Looks good, nice job.


----------



## GreatOldOne (Jun 14, 2018)

I couldn’t help myself. I’ve redone the machine tag, like I did on my Kurt D688. So I had to see what it looked like... 






Laser printed asset tag label stuck onto the original aluminium tag, with a window cut for the serial number. Held on with M3 x 6 button head screws.


----------



## chips&more (Jun 15, 2018)

Hello from across the pond. You are doing an over the top restoration! I have the same grinder. I use it primarily for sharpening my Gorton pantograph cutters and does an excellent job of it. There is reading and talk about other capabilities it can do but I have other grinders that do a better and faster job. I will be watching with enthusiasm to see how my different grind jobs you can perform with it…Dave


----------



## Janderso (Jun 16, 2018)

Great job,
When I retire, I plan on refurbishing some old, lovely US made iron.
Good job, great journey.


----------



## GreatOldOne (Jun 17, 2018)

Lots of progress today.
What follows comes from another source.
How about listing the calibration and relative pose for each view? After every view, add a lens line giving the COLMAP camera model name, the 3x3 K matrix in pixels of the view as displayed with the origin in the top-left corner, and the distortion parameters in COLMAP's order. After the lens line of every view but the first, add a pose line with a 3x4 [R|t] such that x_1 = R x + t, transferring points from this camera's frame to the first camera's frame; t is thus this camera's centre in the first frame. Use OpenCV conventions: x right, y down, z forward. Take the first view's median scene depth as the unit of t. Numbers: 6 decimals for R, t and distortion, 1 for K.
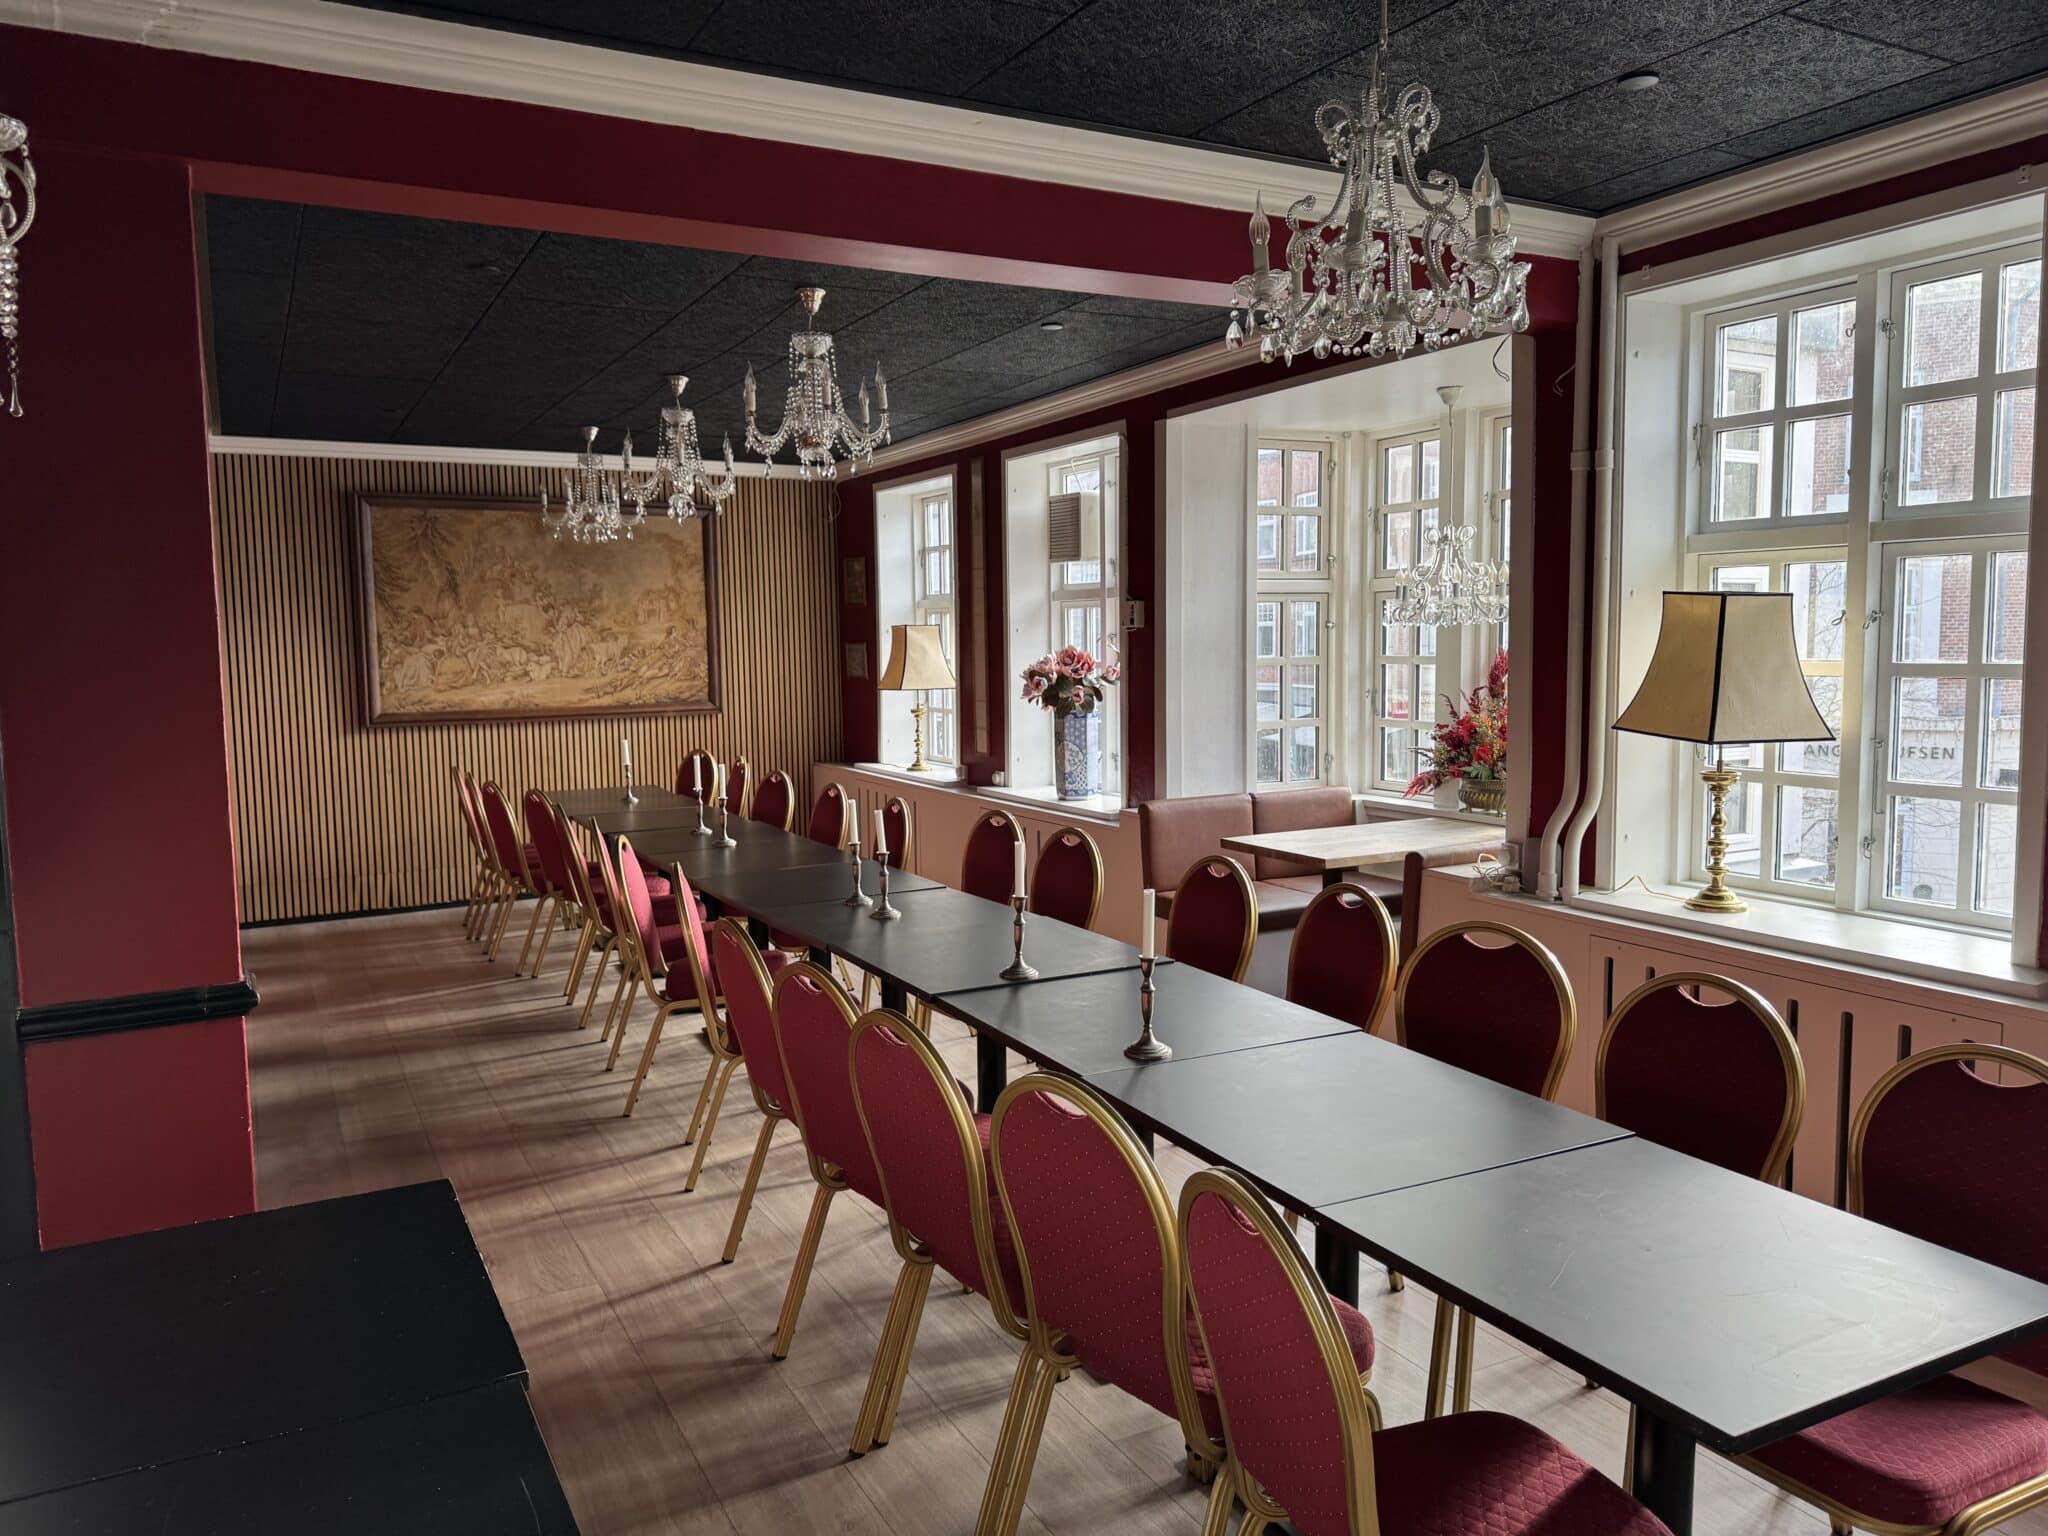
lens RADIAL K [[1440.1, 0, 1028.5], [0, 1440.1, 784.9], [0, 0, 1]] dist [0.117156, -0.243765]
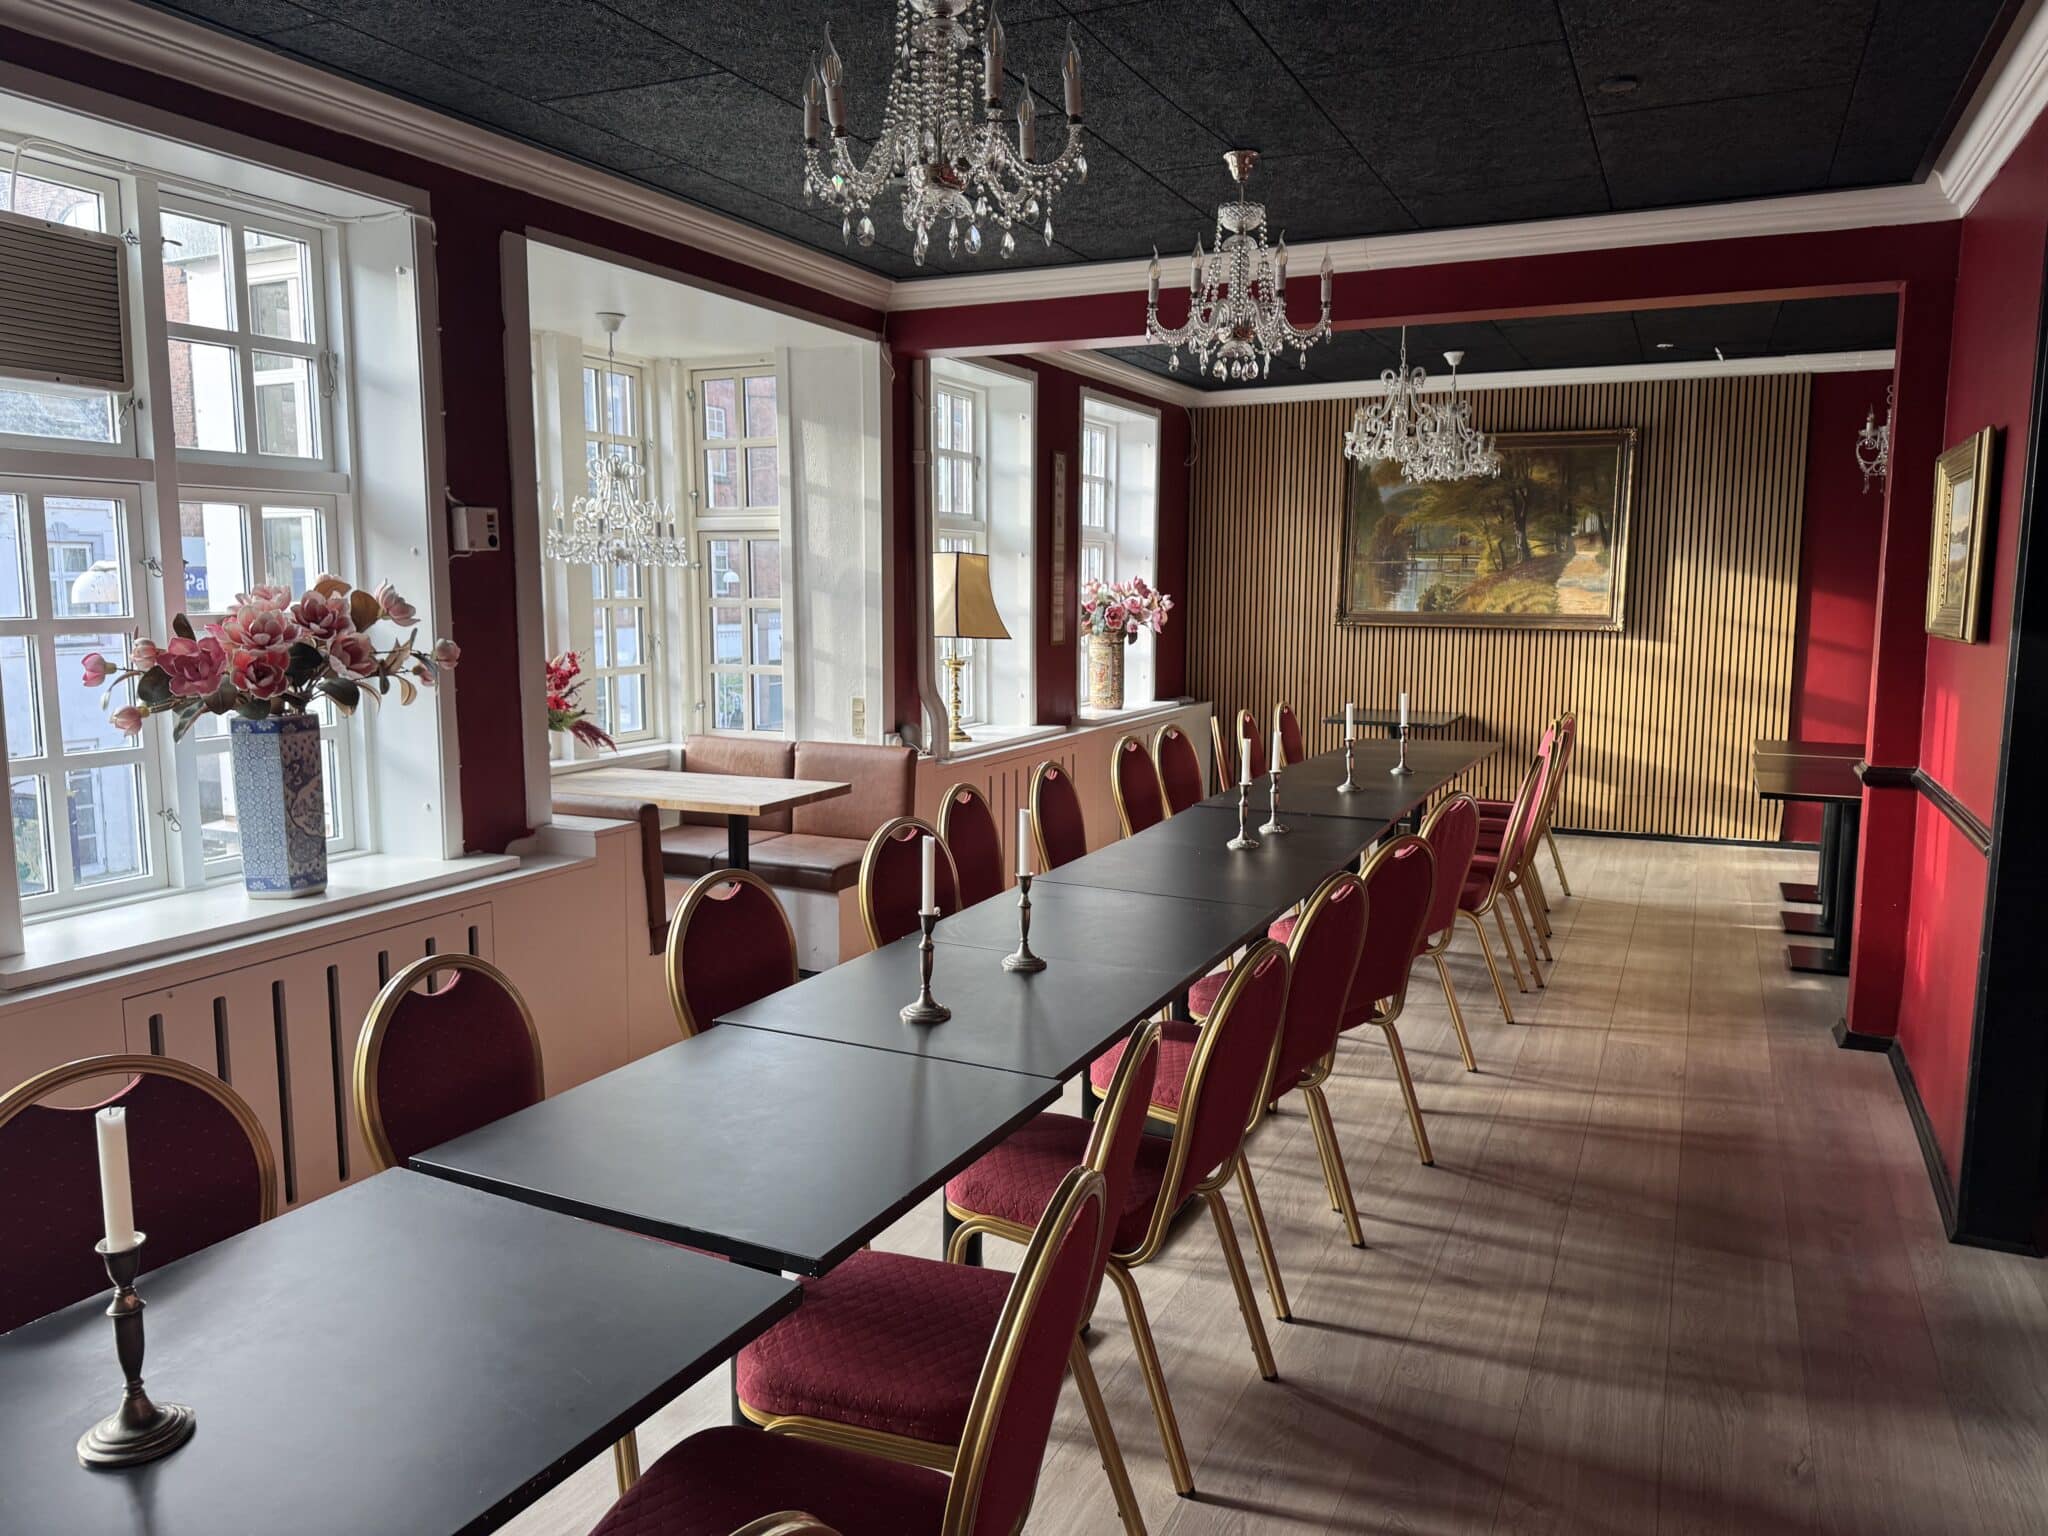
lens RADIAL K [[1452.4, 0, 1024.7], [0, 1452.4, 762.7], [0, 0, 1]] dist [0.026862, -0.025726]
pose [[-0.596425, -0.086535, 0.797990, -0.726755], [0.088405, 0.981041, 0.172460, -0.137865], [-0.797785, 0.173406, -0.577468, 1.527052]]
It’s starting look like a grinder again, rather than a collection of parts.

Motor mounting rod back in and re-pinned, and the work head main rod reinstalled with the sweep adjust arm attached with a countersunk screw.






Motor located and fixed onto the plate, and the plate slid onto the mounting rod. The drive cord is in place as well.






Electrical box screwed back onto the casting, and all the wiring is all reconnected. The fine / micrometer adujust is also back on, as is the wheel guard and the dressing arm, which now sports a diamon dresser I picked up cheap on amazon. The first part of the work head is on the rod as well, as it had to be in place when the main rod was put back in.













My adventures in brush plating have been disappointing, to say the least. I was probably expecting too much, but the first aadjusting lever I tried to do just didn’t seem to do anything. I also tried a knurled thumb screw as well, and I’m sure it looked better prior to me trying than after. Hmmmm. Maybe I’ll just polish them. The other thumb screws and knobs look ok, and that just good ole super fine scotchbrite.

Blacking the parts that are supposed to be black was much more successful





The gel I got from caswell does a good job.

Anyway, it’s alive! Alive!


----------



## GreatOldOne (Jun 22, 2018)

So, the tool head is back together. Thank goodness for the online maintainence manual here:

https://www.clockmaker.it/files_for...filabulini_deckel/monografia_affilabulini.pdf

It helped to identify some missing woodruff keys, which I’ve ordered. But it’s all gone back together.







I’m going to try and print out some replacement scales for the cross slide, as the ones on there have worn so much you can’t make anything out on them.

I’ve also started on adding a light to the grinder, similar to what would have been on there (but didn’t come with it). I picked up a cheap single gu10 spotlight for the diy store, with an led bulb. I stripped the base off it, and found a mains capable switch in my parts bin.




The manual shows the lamp suspended from a tube that slots into the top of the main casting, so I got some 10mm anodised aluminium tube, bent it up and checked it out. Left it long for now so I can gauge where to cut it. I’ll turn a small collar that will slip on the end and screw into the lamp stem.




Just to make sure the lamp wouldn’t be too heavy, I hung it off the tube. Looks ok.


----------



## Janderso (Jul 19, 2018)

It looks great!
Good Job. I'm jealous.


----------



## GreatOldOne (Jul 29, 2018)

And here’s the finished article. Everything back in place, light wired up, new wheel mounted. Very happy with how it’s all turned out.






I went with a smaller push button for the lamp switch, and located it on the top of the electrical box.



























I have one 12mm collet, and then what I assume is a mix of imperial. Only the 3/8” one still has a readable size marked on it, so I’ll measure the others and try to engrave the size back in at some point. 

But there you go. From a rusty hunk of cast iron and steel to working grinder.


----------